No other cause of premature menopause was identified in these patients. Premature menopause or primary ovarian failure (POF) can be secondary to a variety of causes including autoimmunity, toxins, drugs, as well as genetic defects. X chromosome abnormalities represent the major cause of primary amenorrhea (ie Turner syndrome or Fragile X syndrome), but CDG syndrome, galactosemia, Blepharophimosis-Ptosis-Epicanthus Inversus syndrome, Pseudohypoparathyroidism, FSH or LH receptor mutations and BMP15 mutations can also be responsible for POF.26, 27, 28 X-inactivation patterns have not been studied in this family, but as it has been previously demonstrated that ΔN p63 is an ectoderm-specific direct transcriptional target of Bmp signalling,29 there might be a molecular connection with POF. Indeed, premature menopause could be an early-ageing feature associated with P63 dysfunction but the molecular mechanisms underlying the consequences of the identified P63 deletion, responsible for a gain of function in our cases, remains to be identified.

It is known that P63 deficiency activates a program of cellular senescence and leads to accelerate aging.
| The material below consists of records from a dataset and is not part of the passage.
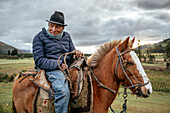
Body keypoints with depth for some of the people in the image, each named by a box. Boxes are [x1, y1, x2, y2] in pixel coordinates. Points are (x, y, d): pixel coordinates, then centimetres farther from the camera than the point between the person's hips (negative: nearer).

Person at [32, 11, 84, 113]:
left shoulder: (66, 36, 17)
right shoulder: (40, 37, 2)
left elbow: (72, 49, 22)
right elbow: (39, 61, -5)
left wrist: (75, 52, -5)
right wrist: (58, 65, -16)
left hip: (69, 66, 6)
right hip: (52, 69, -6)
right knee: (63, 91, -34)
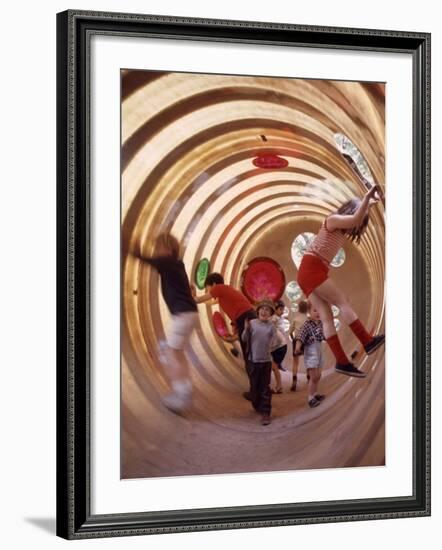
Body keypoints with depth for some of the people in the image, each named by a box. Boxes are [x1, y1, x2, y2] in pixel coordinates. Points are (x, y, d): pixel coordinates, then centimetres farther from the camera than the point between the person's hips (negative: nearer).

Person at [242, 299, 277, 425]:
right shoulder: (252, 323, -4)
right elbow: (244, 339, -6)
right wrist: (246, 329, -21)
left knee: (265, 387, -1)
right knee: (254, 386, 11)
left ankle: (266, 413, -1)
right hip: (253, 359, 1)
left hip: (266, 360, -1)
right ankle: (257, 406, 31)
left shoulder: (271, 326, -3)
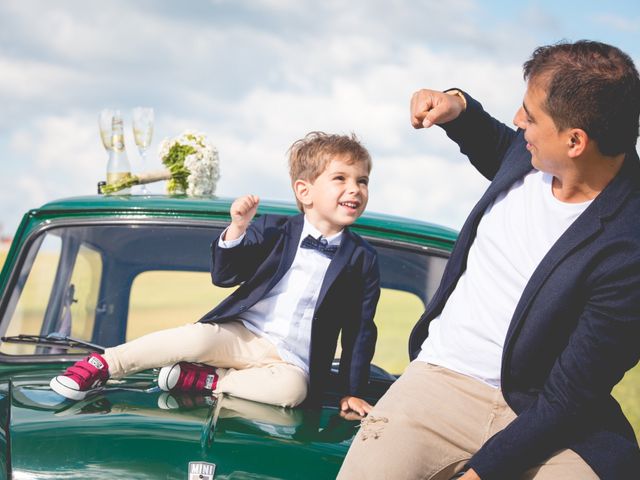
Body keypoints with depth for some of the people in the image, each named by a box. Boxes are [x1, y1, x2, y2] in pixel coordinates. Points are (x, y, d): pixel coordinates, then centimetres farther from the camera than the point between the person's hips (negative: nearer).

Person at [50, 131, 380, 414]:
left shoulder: (362, 259, 4)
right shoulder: (275, 230, 4)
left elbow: (360, 330, 7)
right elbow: (224, 276, 2)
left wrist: (353, 393, 3)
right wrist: (237, 230, -15)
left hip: (291, 363, 0)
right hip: (241, 336, 0)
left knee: (293, 388, -36)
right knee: (198, 339, -31)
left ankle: (200, 380, -25)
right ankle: (101, 364, -17)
It has been demonstrated that p63+/− mice have a significant reduction in lifespan and display features of early aging such as inability to maintain skin and hair.23 Characterization of the functional consequences of P63 gene mutations at a molecular and cellular level is likely to provide further insight into the clinical spectrum, and defining genotype–phenotype correlation is still needed to improve understanding of the various developmental pathways influenced by wild-type or mutant P63. The mutation reported here is located within the C-terminal region of P63. This localization is in accordance with previously identified mutations in RHS.18 As this mutation is here located in the TID, it only affects the two α-isotypes of P63 (TAp63α and ΔNp63α), whereas the β- and γ- isoforms remain intact (Figure 1). A number of frameshift mutations in the TID of P63 have been previously described and result in either RH, limb-mammary or AEC syndrome.10, 18, 30 The reason for this clinical variability is unclear and may be secondary to modifying alleles.31 One of the previously reported mutations in RHS, c.1787delG, results in a mutant protein, which is very similar, except by one amino acid, to our cases.32 However, corneal dystrophy and premature menopause were not associated in this case.
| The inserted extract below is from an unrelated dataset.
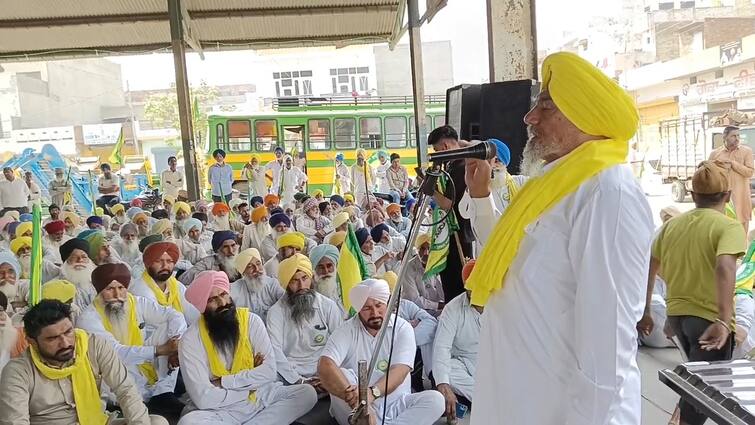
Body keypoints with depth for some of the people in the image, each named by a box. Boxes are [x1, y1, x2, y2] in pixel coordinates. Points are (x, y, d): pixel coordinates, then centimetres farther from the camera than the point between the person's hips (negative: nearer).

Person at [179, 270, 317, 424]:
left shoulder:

As the TA isoforms are able to activate in vitro p53 target genes and the ΔN isoforms have dominant activities and constitute transcriptional repressors,12 the mutation we describe here could affect the TAp63α isoform and be responsible for a gain of transactivation activity, whereas the dominant-negative effect of ΔNp63α, the major TP63 isotype in epithelial cells, which acts in the maintenance of epithelial stem cells proliferative capacity, could be abolished.4, 12, 33 Yang and McKeon34 have shown that cells that no longer express ΔNp63α lose the capacity of regeneration proliferation and are committed to differentiation. Then, this mutation may also indirectly affect the β- and γ-p63 isoforms by losing the trans-repressive activity of the TID12, 16 and probably deregulates the balance between the different P63 isoforms.18

Although the precise functional consequences of P63 gene pathology need further assessment, the recent awareness of the molecular basis of RHS and other ectodermal dysplasias such as Hay–Wells, ADULT or EEC syndromes with clinical overlap represents useful progresses in understanding and developing a classification of this complex group of autosomal dominant inherited disorders. Determining how the balance of gain or loss of function is affected by specific P63 mutations will be the next step, as well as further studies with mice models that will help towards a better understanding of our findings. Expression studies with our cases' deletion have not been performed, but it would certainly be interesting, as non-previously reported clinical features, such as premature menopause and corneal dystrophy, are associated with the typical RHS phenotype in this family.